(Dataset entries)
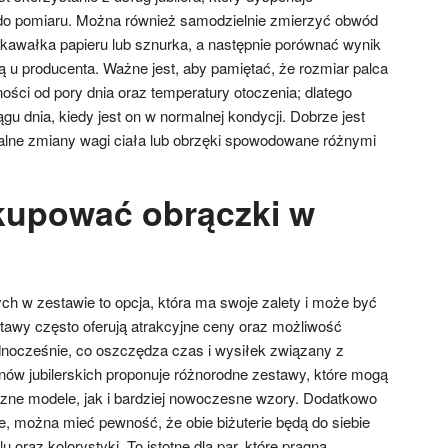
do pomiaru. Można również samodzielnie zmierzyć obwód
kawałka papieru lub sznurka, a następnie porównać wynik
ą u producenta. Ważne jest, aby pamiętać, że rozmiar palca
ości od pory dnia oraz temperatury otoczenia; dlatego
ągu dnia, kiedy jest on w normalnej kondycji. Dobrze jest
alne zmiany wagi ciała lub obrzęki spowodowane różnymi
kupować obrączki w
h w zestawie to opcja, która ma swoje zalety i może być
stawy często oferują atrakcyjne ceny oraz możliwość
nocześnie, co oszczędza czas i wysiłek związany z
nów jubilerskich proponuje różnorodne zestawy, które mogą
ne modele, jak i bardziej nowoczesne wzory. Dodatkowo
e, można mieć pewność, że obie biżuterie będą do siebie
oraz kolorystyki. To istotne dla par, które pragną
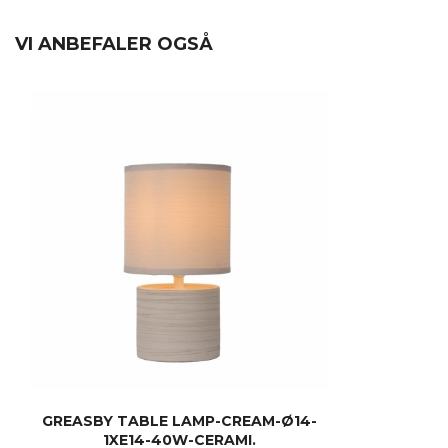
VI ANBEFALER OGSÅ
GREASBY TABLE LAMP-CREAM-Ø14-
1XE14-40W-CERAMI.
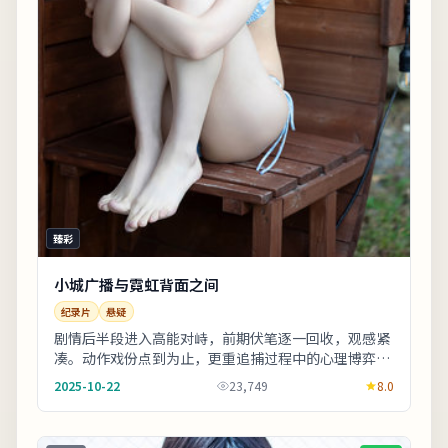
臻彩
小城广播与霓虹背面之间
纪录片
悬疑
剧情后半段进入高能对峙，前期伏笔逐一回收，观感紧
凑。动作戏份点到为止，更重追捕过程中的心理博弈。
欢迎在观影记录里写下你的解读：同一故事，允许多
2025-10-22
23,749
8.0
种...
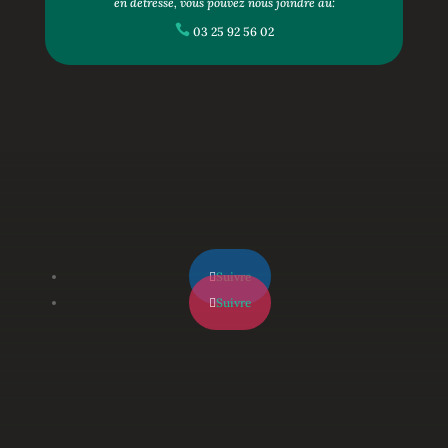
en détresse, vous pouvez nous joindre au:

03 25 92 56 02
Suivre
Suivre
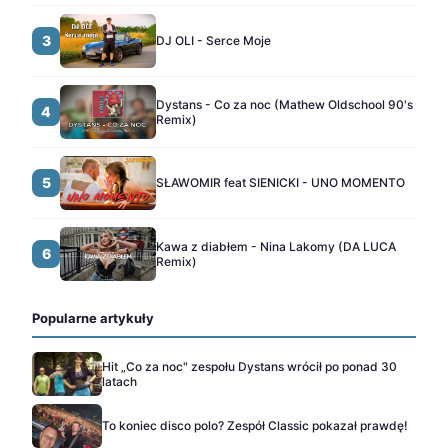
3
DJ OLI - Serce Moje
Dystans - Co za noc (Mathew Oldschool 90's
4
Remix)
5
SŁAWOMIR feat SIENICKI - UNO MOMENTO
Kawa z diabłem - Nina Lakomy (DA LUCA
6
Remix)
Popularne artykuły
Hit „Co za noc" zespołu Dystans wrócił po ponad 30
latach
To koniec disco polo? Zespół Classic pokazał prawdę!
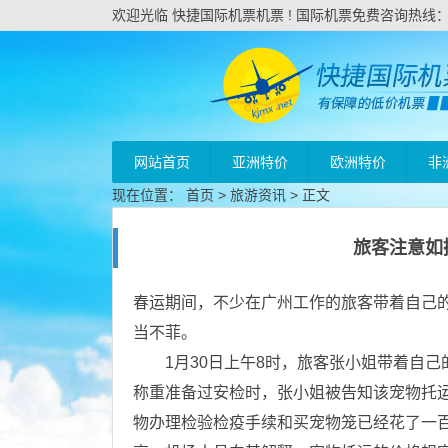
欢迎光临 快捷国际机票机票 ! 国际机票免费咨询热线：020
网站首页
亚洲特价
欧洲特价
非
现在位置：
首页
>
旅游资讯
> 正文
旅客注意如
春运期间，不少在广州工作的旅客带着自己
当不菲。
1月30日上午8时，旅客张小姐带着自己
称重准备过安检时，张小姐被告知该宠物托运
物办理检验检疫手续和买宠物笼已经花了一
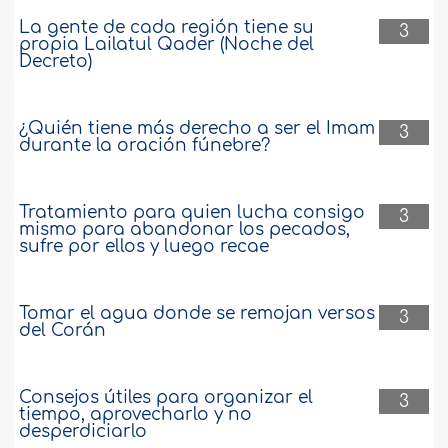
La gente de cada región tiene su
3
propia Lailatul Qader (Noche del
Decreto)
¿Quién tiene más derecho a ser el Imam
3
durante la oración fúnebre?
Tratamiento para quien lucha consigo
3
mismo para abandonar los pecados,
sufre por ellos y luego recae
Tomar el agua donde se remojan versos
3
del Corán
Consejos útiles para organizar el
3
tiempo, aprovecharlo y no
desperdiciarlo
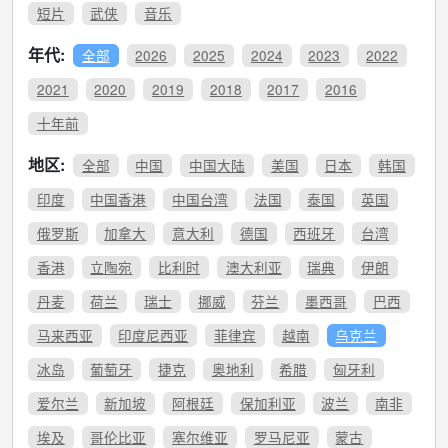
短片
武侠
音乐
年代:
全部
2026
2025
2024
2023
2022
2021
2020
2019
2018
2017
2016
十年前
地区:
全部
中国
中国大陆
美国
日本
韩国
印度
中国香港
中国台湾
法国
泰国
英国
俄罗斯
加拿大
意大利
德国
西班牙
台湾
香港
立陶宛
比利时
澳大利亚
瑞典
伊朗
丹麦
荷兰
瑞士
挪威
芬兰
墨西哥
巴西
马来西亚
印度尼西亚
菲律宾
越南
乌克兰
冰岛
葡萄牙
捷克
奥地利
希腊
匈牙利
爱尔兰
新加坡
阿根廷
保加利亚
波兰
南非
埃及
哥伦比亚
塞尔维亚
罗马尼亚
蒙古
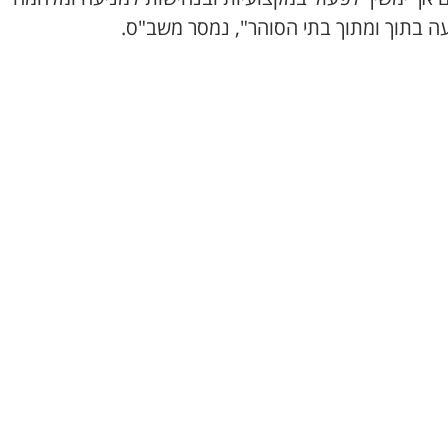
ה בתוך ומתוך בתי הסוהר", נמסר משב"ס.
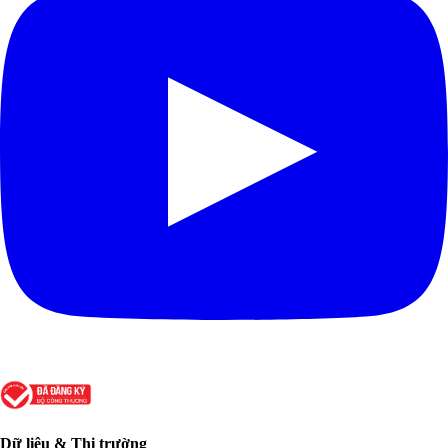
Dữ liệu & Thị trường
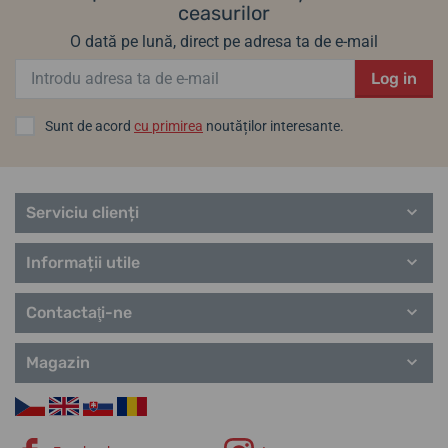
ceasurilor
O dată pe lună, direct pe adresa ta de e-mail
Log in
Sunt de acord
cu primirea
noutăților interesante.
Serviciu clienți
Informații utile
Contactaţi-ne
Magazin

◆ **To do**
What belongs in the answer is each line above from the line with "mismo para abandonar" to the line with "noutăților interesante.", inclusive, reproduced exactly and free of pictures.

◆ **Finished exercise**
mismo para abandonar los pecados,
sufre por ellos y luego recae
Tomar el agua donde se remojan versos
3
del Corán
Consejos útiles para organizar el
3
tiempo, aprovecharlo y no
desperdiciarlo
短片
武侠
音乐
年代:
全部
2026
2025
2024
2023
2022
2021
2020
2019
2018
2017
2016
十年前
地区:
全部
中国
中国大陆
美国
日本
韩国
印度
中国香港
中国台湾
法国
泰国
英国
俄罗斯
加拿大
意大利
德国
西班牙
台湾
香港
立陶宛
比利时
澳大利亚
瑞典
伊朗
丹麦
荷兰
瑞士
挪威
芬兰
墨西哥
巴西
马来西亚
印度尼西亚
菲律宾
越南
乌克兰
冰岛
葡萄牙
捷克
奥地利
希腊
匈牙利
爱尔兰
新加坡
阿根廷
保加利亚
波兰
南非
埃及
哥伦比亚
塞尔维亚
罗马尼亚
蒙古
ה בתוך ומתוך בתי הסוהר", נמסר משב"ס.
Dữ liệu & Thị trường
ceasurilor
O dată pe lună, direct pe adresa ta de e-mail
Log in
Sunt de acord
cu primirea
noutăților interesante.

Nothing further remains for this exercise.